:: Document excerpt ::

┄┄┄┄┄┄┄┄┄┄┄┄┄┄┄┄┄┄┄┄

I like the “dieting and exercising, getting fit again, new clothes”. That’s the spirit! How about Grecian formula, or hair plugs if needed? Yeah, lookin’ good!.. That’s putting a nice, thick layer of frosting on an excrement cake, IMO. Pretties it up a treat!
I lead a dull life, I guess, and I’m always amazed when I hear about stuff like this. However, having known people like this (that is, Jerry Springer People) - it’s my experience that there’s nothing you can do or say to stop someone’s eager headlong plunge into chaos. It’s like they’re malfunctioning inside, they have no boundaries, no …self control. They see something they want and run, run, run toward it without a moment’s thought.
A couple of ‘off-hand’ comments on a message board don’t make me a ‘weirdo voyeur’. I don’t like being called a fucking deviant, and as far as I’m concerned you owe me a fucking apology for even suggesting something in that direction.
I’m concerend about a friend who has done something incomprehensible to me. Excuse me for not having the moral IQ to know, with instantaneous and concrete certainty, exactly what to do the moment the knowledge enters my brain. I’m sure you’re perfectly superior to me in every way possible.

┄┄┄┄┄┄┄┄┄┄┄┄┄┄┄┄┄┄┄┄

Rows drawn from a dataset
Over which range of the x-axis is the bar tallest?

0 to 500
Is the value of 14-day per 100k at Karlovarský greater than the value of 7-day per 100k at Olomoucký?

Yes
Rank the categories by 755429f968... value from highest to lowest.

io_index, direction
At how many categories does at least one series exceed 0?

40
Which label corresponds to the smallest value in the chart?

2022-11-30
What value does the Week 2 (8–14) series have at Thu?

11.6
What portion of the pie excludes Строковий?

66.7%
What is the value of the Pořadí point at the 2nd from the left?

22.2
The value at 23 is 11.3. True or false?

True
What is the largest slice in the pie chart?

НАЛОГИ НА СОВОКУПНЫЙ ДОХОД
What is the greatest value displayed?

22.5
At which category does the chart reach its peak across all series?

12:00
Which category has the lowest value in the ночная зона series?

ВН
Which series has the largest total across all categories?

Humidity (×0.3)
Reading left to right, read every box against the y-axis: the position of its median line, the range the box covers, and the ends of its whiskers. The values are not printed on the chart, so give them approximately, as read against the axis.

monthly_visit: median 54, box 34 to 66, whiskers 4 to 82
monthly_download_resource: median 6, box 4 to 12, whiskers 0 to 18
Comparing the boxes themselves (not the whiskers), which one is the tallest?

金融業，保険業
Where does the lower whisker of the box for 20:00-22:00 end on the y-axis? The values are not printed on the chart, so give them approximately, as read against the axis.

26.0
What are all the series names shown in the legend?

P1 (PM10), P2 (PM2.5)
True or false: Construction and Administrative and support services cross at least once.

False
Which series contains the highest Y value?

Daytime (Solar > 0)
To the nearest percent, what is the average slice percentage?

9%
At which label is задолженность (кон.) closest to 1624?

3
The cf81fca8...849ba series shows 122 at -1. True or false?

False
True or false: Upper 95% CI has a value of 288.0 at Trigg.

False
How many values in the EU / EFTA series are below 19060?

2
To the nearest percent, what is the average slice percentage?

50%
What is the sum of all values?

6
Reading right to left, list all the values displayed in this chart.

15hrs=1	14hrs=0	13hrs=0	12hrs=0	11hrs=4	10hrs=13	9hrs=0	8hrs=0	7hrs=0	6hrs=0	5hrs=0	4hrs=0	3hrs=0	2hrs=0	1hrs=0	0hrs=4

┄┄┄┄┄┄┄┄┄┄┄┄┄┄┄┄┄┄┄┄

:: What is being asked ::
Reproduce the part of the message board posts between "I lead a dull" and "a moment’s thought.", inclusive, word for word.

:: Reply to the task ::
I lead a dull life, I guess, and I’m always amazed when I hear about stuff like this. However, having known people like this (that is, Jerry Springer People) - it’s my experience that there’s nothing you can do or say to stop someone’s eager headlong plunge into chaos. It’s like they’re malfunctioning inside, they have no boundaries, no …self control. They see something they want and run, run, run toward it without a moment’s thought.